The judges ruled that there was a criminal conspiracy, with the participation of the Croatian government under then-President Franjo Tudjman – who died in 1999 – aimed at the "ethnic cleansing of the Muslim population" from parts of Bosnia to consolidate Croatian domination there.

The defendants on Wednesday received sentences ranging from 10 to 25. The decision can not be appealed.

The post-war president of Bosnia, president of Serbia and Croatia a, Dragan Covic, Croatian, said: "(Praljak) showed the world what kind of sacrifice he is willing to make to prove he is not a war criminal. "

Earlier, two defendants awaiting their ICTY trial, both Serbs, committed suicide by hanging themselves in their UN cells, according to court documents.Slavko Dogmanovic died in 1998 and Milan Babic was found dead in his closed cell in 2006

The ICTY formally indicted 161 suspects from Bosnia, Croatia, Serbia, Montenegro and Kosovo in connection with atrocities in the ethnic wars there during the 1990s.Of the 83 convicted, more than 60 of them were ethnic Serbs.

The court's main suspect, the former Yugoslav and Serbian president Slobodan Milosevic, died of a heart attack in March 2006 months before a judgment in his genocide trial.

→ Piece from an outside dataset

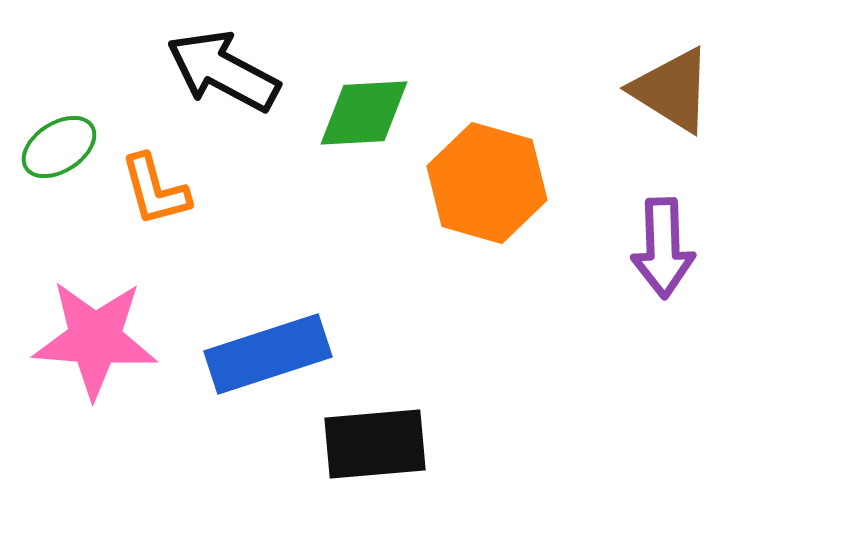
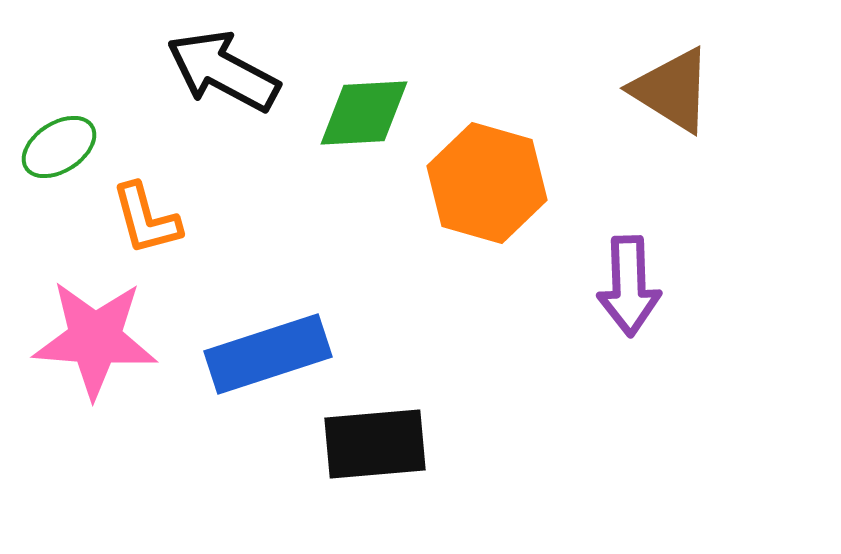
orange L-shape: moved 9 px left, 29 px down
purple arrow: moved 34 px left, 38 px down
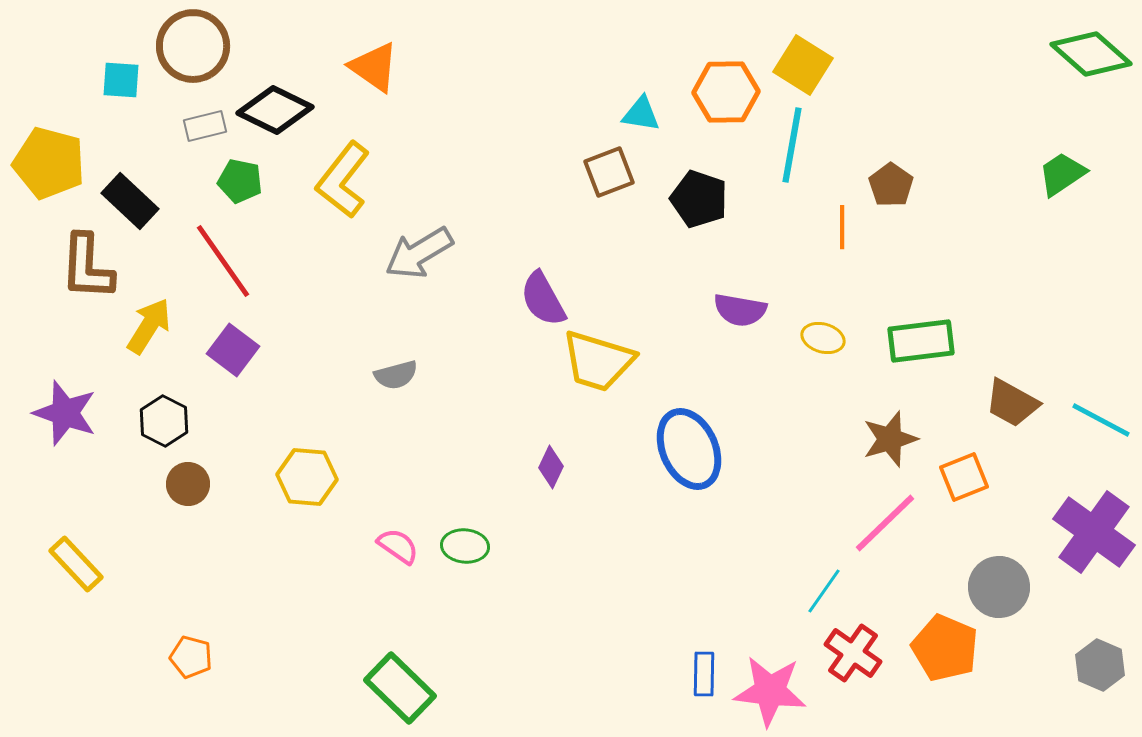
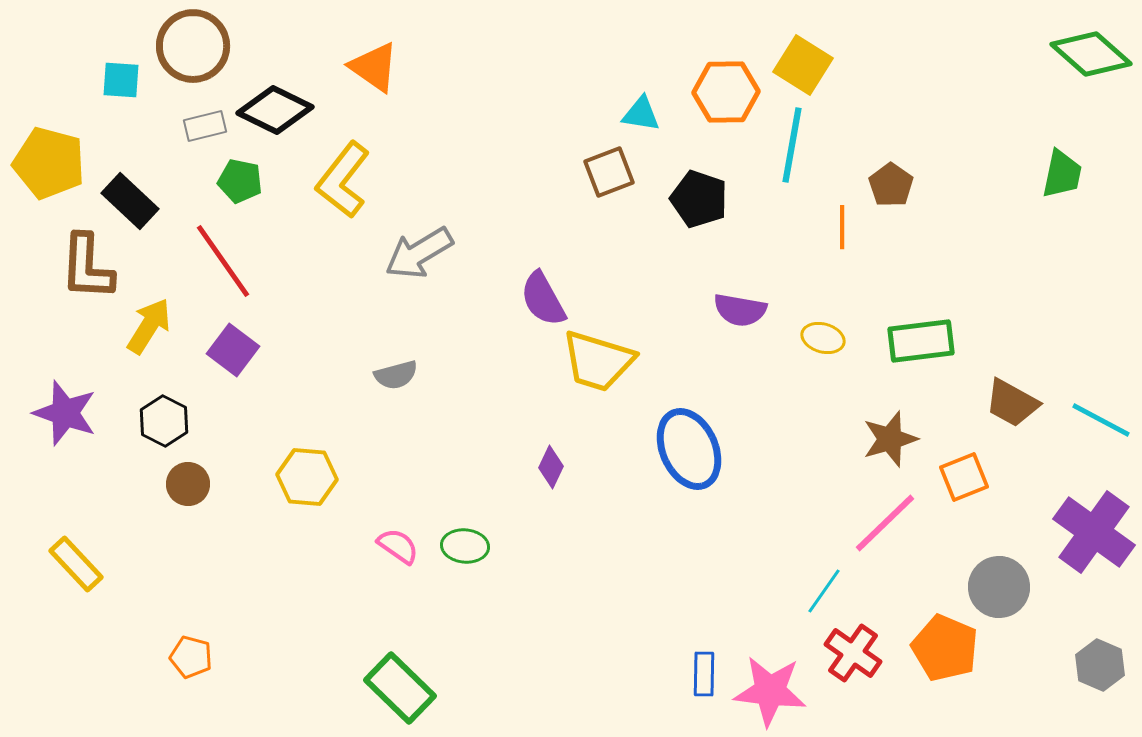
green trapezoid at (1062, 174): rotated 136 degrees clockwise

Last week, the former military commander of Bosnian Serbs Ratko Mladic was found guilty of genocide, war crimes and crimes against humanity for mbadacres and expulsions of Muslims and the siege of Sarajevo, and condemned to chain perp etua.

Mladic's lawyers tried to delay the verdict mid-reading by saying he was too sick to continue, and Mladic was later removed from the courtroom after shouting that the judges were "liars".